----- WORKING DATA

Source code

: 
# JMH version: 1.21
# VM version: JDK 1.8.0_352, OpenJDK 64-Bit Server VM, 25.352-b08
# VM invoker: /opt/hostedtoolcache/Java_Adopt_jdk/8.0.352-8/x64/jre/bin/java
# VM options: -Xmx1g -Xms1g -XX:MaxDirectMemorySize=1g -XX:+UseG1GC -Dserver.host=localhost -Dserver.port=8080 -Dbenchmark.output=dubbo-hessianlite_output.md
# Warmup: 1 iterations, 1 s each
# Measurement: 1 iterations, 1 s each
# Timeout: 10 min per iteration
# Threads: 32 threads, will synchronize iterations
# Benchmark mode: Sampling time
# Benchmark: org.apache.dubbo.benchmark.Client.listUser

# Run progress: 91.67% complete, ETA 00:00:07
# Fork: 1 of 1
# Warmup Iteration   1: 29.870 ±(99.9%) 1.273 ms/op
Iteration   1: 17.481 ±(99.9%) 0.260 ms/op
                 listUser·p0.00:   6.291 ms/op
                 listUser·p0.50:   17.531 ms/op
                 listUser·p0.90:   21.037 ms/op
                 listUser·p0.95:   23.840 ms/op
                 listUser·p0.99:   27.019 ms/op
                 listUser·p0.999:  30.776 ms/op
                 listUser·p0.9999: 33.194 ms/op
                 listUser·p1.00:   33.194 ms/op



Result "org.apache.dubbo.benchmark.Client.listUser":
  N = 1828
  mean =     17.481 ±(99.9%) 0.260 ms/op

----------

_TRY IT_
Every entry should be output again exactly as written.

_REPLY TO THE EXERCISE_
Source code

: 
# JMH version: 1.21
# VM version: JDK 1.8.0_352, OpenJDK 64-Bit Server VM, 25.352-b08
# VM invoker: /opt/hostedtoolcache/Java_Adopt_jdk/8.0.352-8/x64/jre/bin/java
# VM options: -Xmx1g -Xms1g -XX:MaxDirectMemorySize=1g -XX:+UseG1GC -Dserver.host=localhost -Dserver.port=8080 -Dbenchmark.output=dubbo-hessianlite_output.md
# Warmup: 1 iterations, 1 s each
# Measurement: 1 iterations, 1 s each
# Timeout: 10 min per iteration
# Threads: 32 threads, will synchronize iterations
# Benchmark mode: Sampling time
# Benchmark: org.apache.dubbo.benchmark.Client.listUser

# Run progress: 91.67% complete, ETA 00:00:07
# Fork: 1 of 1
# Warmup Iteration   1: 29.870 ±(99.9%) 1.273 ms/op
Iteration   1: 17.481 ±(99.9%) 0.260 ms/op
                 listUser·p0.00:   6.291 ms/op
                 listUser·p0.50:   17.531 ms/op
                 listUser·p0.90:   21.037 ms/op
                 listUser·p0.95:   23.840 ms/op
                 listUser·p0.99:   27.019 ms/op
                 listUser·p0.999:  30.776 ms/op
                 listUser·p0.9999: 33.194 ms/op
                 listUser·p1.00:   33.194 ms/op



Result "org.apache.dubbo.benchmark.Client.listUser":
  N = 1828
  mean =     17.481 ±(99.9%) 0.260 ms/op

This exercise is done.